Biden has strong ties in South Carolina. He delivered the eulogy of the late Senator Strom Thurmond (at Thurmond's request) and was one of former Senator Fritz Hollings' (D-SC) closest friends in the Senate.  Biden is well-regarded by top African-American Democratic activists in the state.  But would he have made the same "slave state" quip at an AME Church event?

Southerners can sniff out a fake...because we're pros at faking.  The "Southern hospitality" modus operandi isn't always a matter of instinct, after all.

The best approach for reaching Southerners (and folks everywhere, for that matter) is to be genuine.  If you don't look good in camouflage, don't wear it.  If grits make you dry-heave, don't eat them.  (And if you do eat them but put sugar in them, well, we really don't want to see that either...but that's just a grits thing.)

There's no better example of a politician able to relate to folks without feigning chameleon than former Virginia Governor Mark Warner.

In his bid for Governor, Warner didn't win the hearts of rural Virginians by pretending to be one of them.  He was himself -- a Connecticut boy who struck it rich by hard work, and one who showed deference to Southern pastimes but didn't pretend he was intimately familiar with a culture with which he wasn't.  In an excerpt from a Newsweek piece highlighted in Steve Jarding and Mudcat Saunders' book Foxes in the Henhouse, Matt Bai wrote the following passage, which captures this "relatablity" quality of Warner:

The entrance to the Fiddler's Convention in Galax was at the top of this steep embankment, and when Mark Warner hopped out of his SUV and started to make his way down the slope, dressed in a polo shirt and pressed jeans like he'd just left the country club, I think I actually cringed for him.  Thousands of families from Southwest and Southside Virginia and neighboring Appalachian states were camped out in the mud, sending their kids for fried dough and cotton candy while they listened to bluegrass all around them. ...

...Here came Warner, the Harvard-educated millionaire Democrat, striding confidently into the throng, shouting to be heard over the banjos.

To my surprise, the families did more than tolerate him--they actually seemed to like him.  ...  He smiled broadly when he saw the Bluegrass Brothers huddled together, playing for scores of fans.  ... Warner clapped along for a few beats, but he didn't pretend to be a fiddle buff.  The point was that he knew the music mattered to them, and to those voters, that seemed to say a lot about the man.

- **DATA SHOWN**
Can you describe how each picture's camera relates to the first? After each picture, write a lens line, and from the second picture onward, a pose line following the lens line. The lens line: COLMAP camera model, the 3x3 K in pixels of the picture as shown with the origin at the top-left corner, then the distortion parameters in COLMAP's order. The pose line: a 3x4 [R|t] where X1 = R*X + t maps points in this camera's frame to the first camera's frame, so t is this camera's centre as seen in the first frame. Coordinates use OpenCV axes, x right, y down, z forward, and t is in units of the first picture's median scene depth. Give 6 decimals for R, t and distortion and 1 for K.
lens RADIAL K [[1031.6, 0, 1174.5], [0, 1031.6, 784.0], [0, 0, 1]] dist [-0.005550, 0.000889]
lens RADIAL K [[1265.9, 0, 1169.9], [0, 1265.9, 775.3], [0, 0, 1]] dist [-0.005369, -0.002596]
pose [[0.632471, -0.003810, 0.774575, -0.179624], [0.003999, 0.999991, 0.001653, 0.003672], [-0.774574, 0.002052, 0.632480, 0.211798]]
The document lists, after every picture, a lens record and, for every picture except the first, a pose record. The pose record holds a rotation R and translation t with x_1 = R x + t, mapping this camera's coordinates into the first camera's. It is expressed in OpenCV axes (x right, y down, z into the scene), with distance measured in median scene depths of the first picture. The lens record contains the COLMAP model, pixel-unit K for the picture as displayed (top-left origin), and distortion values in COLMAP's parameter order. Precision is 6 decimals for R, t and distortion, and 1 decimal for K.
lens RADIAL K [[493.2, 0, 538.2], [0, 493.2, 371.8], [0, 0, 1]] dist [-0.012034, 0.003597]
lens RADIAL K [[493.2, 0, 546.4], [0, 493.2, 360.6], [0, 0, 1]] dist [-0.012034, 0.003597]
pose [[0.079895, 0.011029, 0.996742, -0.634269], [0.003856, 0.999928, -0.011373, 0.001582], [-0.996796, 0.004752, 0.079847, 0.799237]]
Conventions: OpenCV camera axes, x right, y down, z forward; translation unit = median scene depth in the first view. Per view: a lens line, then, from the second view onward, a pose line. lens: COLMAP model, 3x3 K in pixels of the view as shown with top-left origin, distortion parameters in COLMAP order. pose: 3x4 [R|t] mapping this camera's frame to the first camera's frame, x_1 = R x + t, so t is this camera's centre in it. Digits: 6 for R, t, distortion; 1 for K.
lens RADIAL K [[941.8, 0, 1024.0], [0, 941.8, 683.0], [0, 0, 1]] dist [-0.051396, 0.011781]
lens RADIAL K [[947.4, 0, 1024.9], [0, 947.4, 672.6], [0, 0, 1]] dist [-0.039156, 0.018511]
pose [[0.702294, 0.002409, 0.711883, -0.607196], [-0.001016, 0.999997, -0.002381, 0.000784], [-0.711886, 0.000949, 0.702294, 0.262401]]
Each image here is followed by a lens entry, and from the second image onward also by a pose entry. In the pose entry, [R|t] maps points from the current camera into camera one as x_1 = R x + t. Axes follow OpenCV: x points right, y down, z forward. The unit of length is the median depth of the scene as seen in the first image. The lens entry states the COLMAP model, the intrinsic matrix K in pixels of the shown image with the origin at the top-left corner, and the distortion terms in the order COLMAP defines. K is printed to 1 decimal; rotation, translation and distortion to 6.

- **TO DO**
[1] Shorten the paragraph that begins "In his bid for Governor" from the text about politicians and Southern voters, keeping its main facts.
[2] Write a continuation of the text about politicians and Southern voters, starting after its last sentence.
The records have no connection to the text about politicians and Southern voters.

- **PER-TASK OUTPUTS**
[1] Running for governor, Warner won over rural Virginians by being himself rather than pretending to be one of them. He was a Connecticut native who had grown rich through hard work, and he respected Southern pastimes without claiming to know a culture that wasn't his. A passage by Matt Bai from a Newsweek piece shows this quality. The passage is quoted in Steve Jarding and Mudcat Saunders' book Foxes in the Henhouse.

[2]
So, as a lesson to '08 hopefuls, Southerners don't want you to pretend to be one of us.  We don't want you to want to be from a "slave state." That legacy isn't something we boast on our resumes or brag about at dinner parties.  And we don't want you to say "y'all" if it fits your speech pattern like pants you wore five years ago.  Rather, we want you to have plans to address the many problems rampant in the South and across the nation.  Folks everywhere can relate to that kind of talk.

Tags: 2008, fritz hollings, joe biden, mark warner, matt bai, mudcat saunders, Republicans, rotary, sc, South Carolina, steve jarding, strom thurmond (all tags)

Comments

5 Comments

Re: The Southern Thing

Biden is a prime AssClown...a charter member of The Money Party and I would not vote for chump like him in one million years.

by Pericles 2006-12-03 01:32PM | 0 recs
Re: The Southern Thing

Biden came across as extremely awkward. He badly needs a new speechwriter.

by robliberal 2006-12-03 02:21PM | 0 recs
Re: The Southern Thing

that was the problem last time!

by johnny longtorso 2006-12-03 02:29PM | 0 recs
Re: The Southern Thing

zing!

by Fran for Dean 2006-12-03 04:44PM | 0 recs
Re: The Southern Thing

"The best approach for reaching southerners ... is to be genuine."  Besides warner, and it was a long time ago, an aristocratic New York liberal from Harvard named Franklind Roosevelt did pretty darn well in the region.  Dure FDR was smart and made no effort to hide it but that was not his first contact with people.

FDR lived with empatrhy, concern, caring.  Pick your word, it doesn't matter.  He showed how much he cared; not how much he was "one of us."  It was real in Warm Springs, New York, or Washington.  Once people know you have carved through political speak, they'll listen.